Wednesday, 23 November 2016

Plants modified to boost photosynthesis produce greater yields, study shows

Trial shows GM techniques can be used to increase efficiency of photosynthesis, a finding which could help meet the global demand for food.

 GM techniques have been used to produce crops that are pest-resistant, disease-resistant or less sensitive to herbicides. This is one of the first demonstrations of a crop’s basic efficiency being improved.

Genetically modified (GM) plants designed to use light more efficiently produced a 20% greater yield in a study that could have significant implications for global food supplies.

The field trial, which used tobacco plants, is the first to show that GM techniques can be used to boost the basic efficiency of photosynthesis, potentially offering substantial gains across almost all food crops in the future. Until now many scientists had doubted this would be possible.
The scientists believe the finding could help meet the global demand for food, which is projected by the UN to rise by 70% by 2050.

Professor Stephen Long, who led the work at the University of Illinois, said: “We don’t know for certain this approach will work in other crops, but because we’re targeting a universal process that is the same in all crops, we’re pretty sure it will.”
Previously, GM techniques have been used to produce crops that are pest-resistant, disease-resistant or less sensitive to herbicides, but this is one of the first demonstrations of a crop’s basic efficiency being improved.

Professor Jonathan Jones, who works on GM crops at the Sainsbury Laboratory in Norwich and was not involved in the latest study, said the size of the gains reported were impressive. “That’s not the kind of thing you normally see,” he said.

Long’s team started out by simulating the entire process of photosynthesis, the process that converts sunlight into chemical energy, to identify where potential gains could be made.
They decided to target a process that plants use to shield themselves from bright sunlight.

 Genetically modified plants are better able to make use of the limited sunlight available when their leaves go into the shade, researchers report.

“Crop leaves exposed to full sunlight absorb more light than they can use,” Long said. “If they can’t get rid of this extra energy, it will actually bleach the leaf.”

Chemical changes within the leaf allow the excess energy to be dissipated as heat, in a process called nonphotochemical quenching (NPQ). While plants switch on the quenching mechanism almost instantaneously – similar to the way in which the pupil in the human eye contracts in bright light – it takes much longer for it to switch off again.

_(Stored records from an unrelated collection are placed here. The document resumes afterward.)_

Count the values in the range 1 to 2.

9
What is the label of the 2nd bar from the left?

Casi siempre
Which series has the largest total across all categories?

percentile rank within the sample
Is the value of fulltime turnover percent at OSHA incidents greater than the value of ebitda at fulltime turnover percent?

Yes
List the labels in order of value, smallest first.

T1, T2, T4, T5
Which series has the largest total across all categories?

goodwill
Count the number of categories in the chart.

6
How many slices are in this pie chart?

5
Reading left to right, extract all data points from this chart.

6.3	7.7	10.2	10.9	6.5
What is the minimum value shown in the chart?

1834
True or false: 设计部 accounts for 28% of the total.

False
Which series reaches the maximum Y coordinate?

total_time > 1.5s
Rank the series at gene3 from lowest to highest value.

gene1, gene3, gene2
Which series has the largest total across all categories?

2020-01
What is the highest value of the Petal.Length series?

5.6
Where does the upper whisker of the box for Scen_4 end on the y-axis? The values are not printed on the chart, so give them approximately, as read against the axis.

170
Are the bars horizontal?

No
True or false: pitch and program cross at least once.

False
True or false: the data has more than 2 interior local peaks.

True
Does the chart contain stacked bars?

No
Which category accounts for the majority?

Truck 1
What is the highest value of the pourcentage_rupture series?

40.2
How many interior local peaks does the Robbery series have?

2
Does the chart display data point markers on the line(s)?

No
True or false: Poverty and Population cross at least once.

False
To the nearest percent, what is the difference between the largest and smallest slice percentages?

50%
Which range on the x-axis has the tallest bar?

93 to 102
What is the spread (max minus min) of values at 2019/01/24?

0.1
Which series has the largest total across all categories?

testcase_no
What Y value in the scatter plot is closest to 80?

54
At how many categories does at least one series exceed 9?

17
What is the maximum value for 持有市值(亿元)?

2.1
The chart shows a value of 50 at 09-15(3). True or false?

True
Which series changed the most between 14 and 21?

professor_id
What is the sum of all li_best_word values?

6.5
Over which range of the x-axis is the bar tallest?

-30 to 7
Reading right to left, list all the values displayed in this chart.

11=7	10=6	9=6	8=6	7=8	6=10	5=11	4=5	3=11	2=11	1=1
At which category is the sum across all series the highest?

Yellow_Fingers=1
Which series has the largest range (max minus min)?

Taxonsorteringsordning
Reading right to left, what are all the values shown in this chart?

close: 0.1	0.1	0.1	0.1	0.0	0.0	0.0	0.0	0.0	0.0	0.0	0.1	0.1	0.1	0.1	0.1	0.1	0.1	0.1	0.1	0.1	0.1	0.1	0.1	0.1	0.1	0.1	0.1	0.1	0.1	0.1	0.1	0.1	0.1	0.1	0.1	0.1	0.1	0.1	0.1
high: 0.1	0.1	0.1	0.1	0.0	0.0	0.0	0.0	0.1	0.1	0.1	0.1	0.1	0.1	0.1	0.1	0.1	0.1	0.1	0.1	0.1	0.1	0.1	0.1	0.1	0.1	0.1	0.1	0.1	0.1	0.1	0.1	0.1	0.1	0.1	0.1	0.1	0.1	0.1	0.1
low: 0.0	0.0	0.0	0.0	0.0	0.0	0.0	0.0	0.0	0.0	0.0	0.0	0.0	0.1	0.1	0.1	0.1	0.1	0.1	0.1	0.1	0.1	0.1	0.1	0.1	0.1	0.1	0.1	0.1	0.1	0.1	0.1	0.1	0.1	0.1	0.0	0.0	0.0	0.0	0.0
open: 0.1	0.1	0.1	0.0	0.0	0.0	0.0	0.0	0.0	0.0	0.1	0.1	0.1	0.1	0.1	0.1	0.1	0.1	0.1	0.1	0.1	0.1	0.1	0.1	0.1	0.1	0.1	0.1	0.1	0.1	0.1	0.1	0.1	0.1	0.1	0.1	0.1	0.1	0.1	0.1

“When a cloud crosses the sun, or a leaf goes into the shade of another, it can take up to half an hour for that NPQ process to relax,” Long said. “In the shade, the lack of light limits photosynthesis, and NPQ is also wasting light as heat.”

Computer simulations suggested that the energy wasted after quenching reduces overall crop productivity drastically, by 7.5 to 30%, depending on the plant type and sunlight conditions.
The scientists modified three genes with the aim of increasing the levels of three proteins that could help ramp up the efficiency of photosynthesis more quickly after exposure to bright sunlight.
They grew seedlings from multiple experiments and selected the three best strains, based on how they responded to changes in light conditions. These were then grown in several field plots alongside standard tobacco plants.

Two of the GM strains consistently showed 20% higher yields and the third was 14% higher, in terms of the weight of dry leaves harvested. The plants also had bigger leaves, were taller and had heavier roots.

The team have now been funded by the Gates Foundation to introduce similar modifications in major food crops, starting with rice, soya bean and cassava.

If a relatively simple gene modification can improve the efficiency of photosynthesis, it might appear surprising that plants have not just evolved this genetic trait by themselves. However, outside agricultural settings, photosynthesis is not the factor that limits plants growth, according to Jones.

“Most plants grew in an environment where the limiting factor was nitrogen available, not photosynthesis,” he said.

The findings are published in the journal Science.